The CEOs of Spire and Health Corporation of America, who own most of the private hospitals in England, have described the NHS’s collapse as “opportunity”; just as VIP-lane friends of Ministers and private equity enjoyed such ‘opportunities’ for PPE and diagnostics procurement, and service provision, during the pandemic.
The NHS is not just being awkward in resisting increased private sector involvement; the private sector’s ‘success’ actively and expensively depletes the NHS – whilst private hospitals, private insurance, NHS hospital private wards, private GPs, private diagnostics etc., all will benefit from the existence of long NHS waiting lists and inadequate NHS capacity.

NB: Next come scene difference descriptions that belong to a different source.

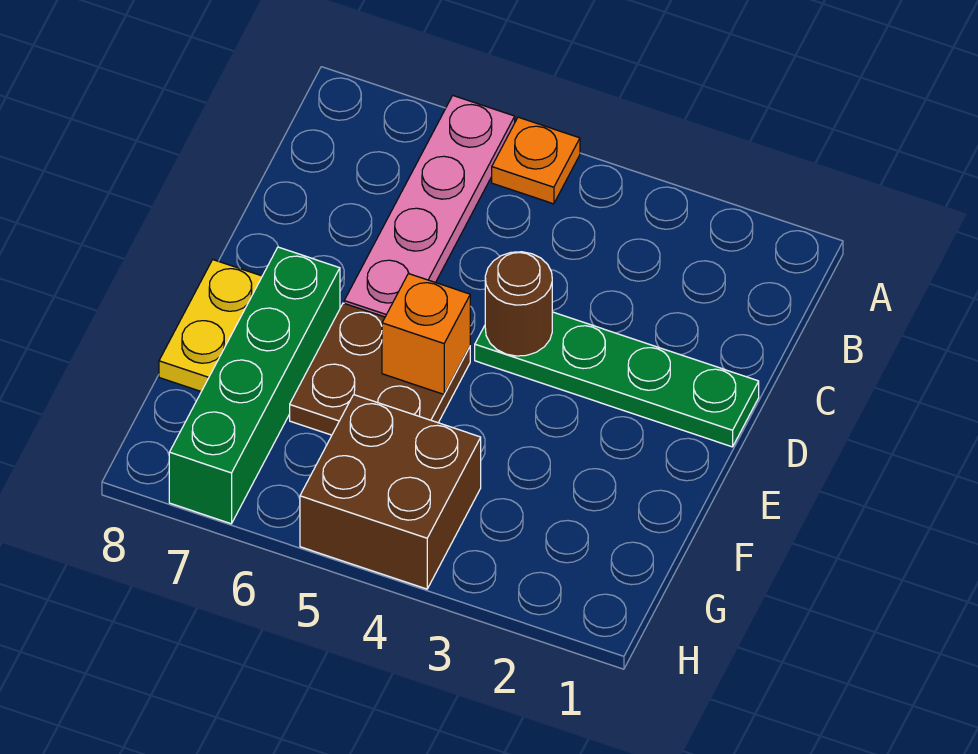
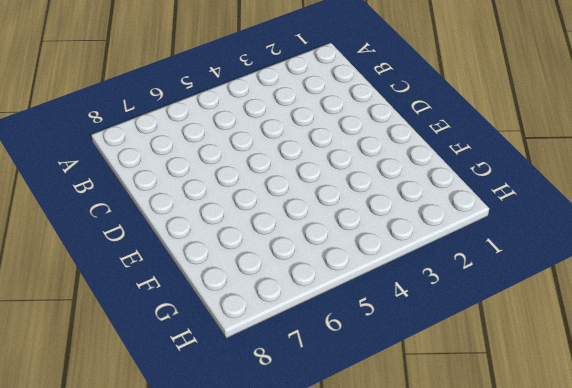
none -> orange plate A5 level 1
none -> pink plate A6:D6 level 1

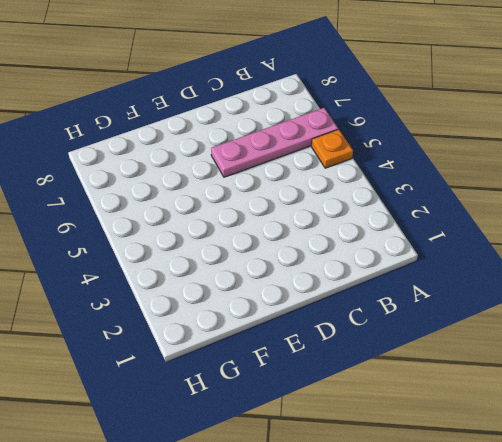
none -> green plate D1:D4 level 1
none -> brown plate E5:F6 level 1

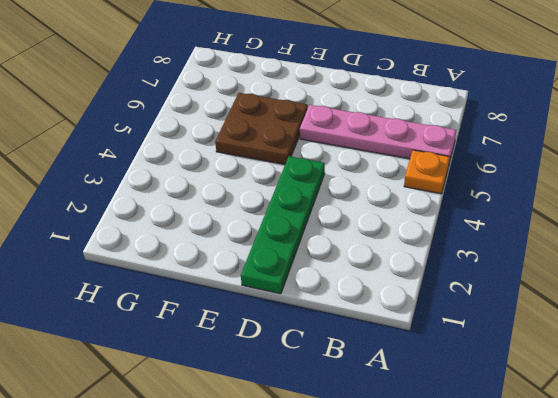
none -> green brick E7:H7 level 1
none -> yellow plate E8:F8 level 1

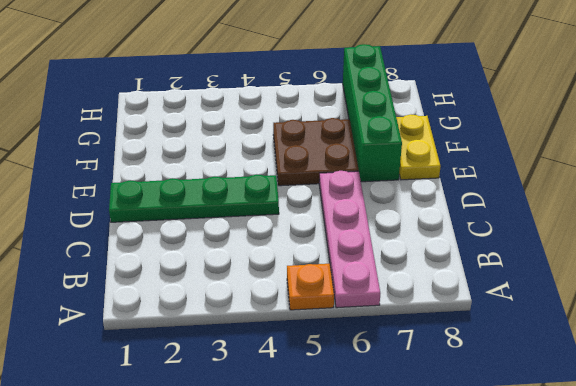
none -> brown brick G4:H5 level 1
none -> brown round brick D4 level 2

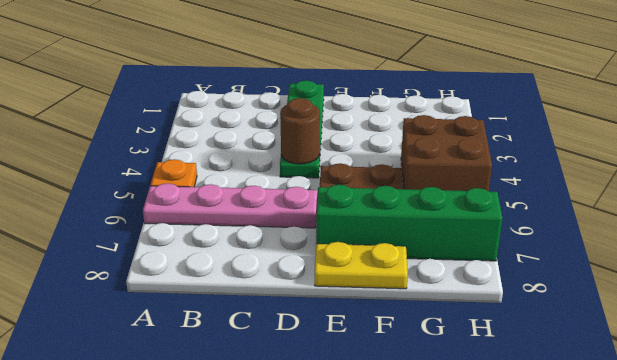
none -> orange brick E5 level 2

There is no ‘spare capacity’ in the private sector that does not damage the NHS
As with ISTCs, instead of recycling funding back into the NHS, private sector profits are leached from the taxpayer’s money, further diminishing the little funding that the NHS operational frontline demonstrably has. Cherry-picked elective referrals pour ‘easy money’ to the private sector, depriving NHS hospitals of much-needed revenue without which the NHS is left to care for the more complicated and sicker patients, who are in hospital for longer with much greater costs to the NHS Hospital’s budget. The private health sector model is inevitably geared to profit extracted from commoditising illness. The public NHS model, when funded, gives cost-effective excellent value for money and good care to as many as it is funded for. Private Health ‘partnerships’ with the NHS, as in the case of ISTCs, are not mutually beneficial and will not live up to the promises. Workforce capacity is a problem in the private sector too, limited mostly by the numbers of Consultant Surgeons and Anaesthetists. NHS Consultant training post numbers remain artificially constrained by Government and in some cases – in Anaesthetics, Core Medical Training, and Neurosurgery – are actually falling, not rising to meet demand. Both funding and staffing for private sector activity are sourced directly from the NHS, inevitably progressively depleting the NHS’ funding and staffing as private activity increases.
Invest in the future, invest in the NHS model
In real terms and on paper, the NHS is a good investment. When the NHS was well-funded, with professional leadership, it provided a genuinely world-leading medical environment of international acclaim; for standards, quality, education, training, and research. The NHS also gives back: The NHS Confederation calculates that for every £1 spent on Health, the economy gains £4. What does the private sector give back?
But thanks to government policies of underfunding and restructuring the NHS, this system no longer exists, and some will wait years before fully understanding the profoundly detrimental effects of the running down, de-professionalisation, corporatisation, and commercialisation of the NHS and its functions. It is not a new strategy, it’s an old playbook: it’s the model of water, energy and rail. The privatised NHS: poorer quality, reduced eligibilities, more expensive – what’s not to like?
The private sector profits from illness while the NHS delivers excellent value for money, without any profit motive: invest in the NHS model, don’t undermine it.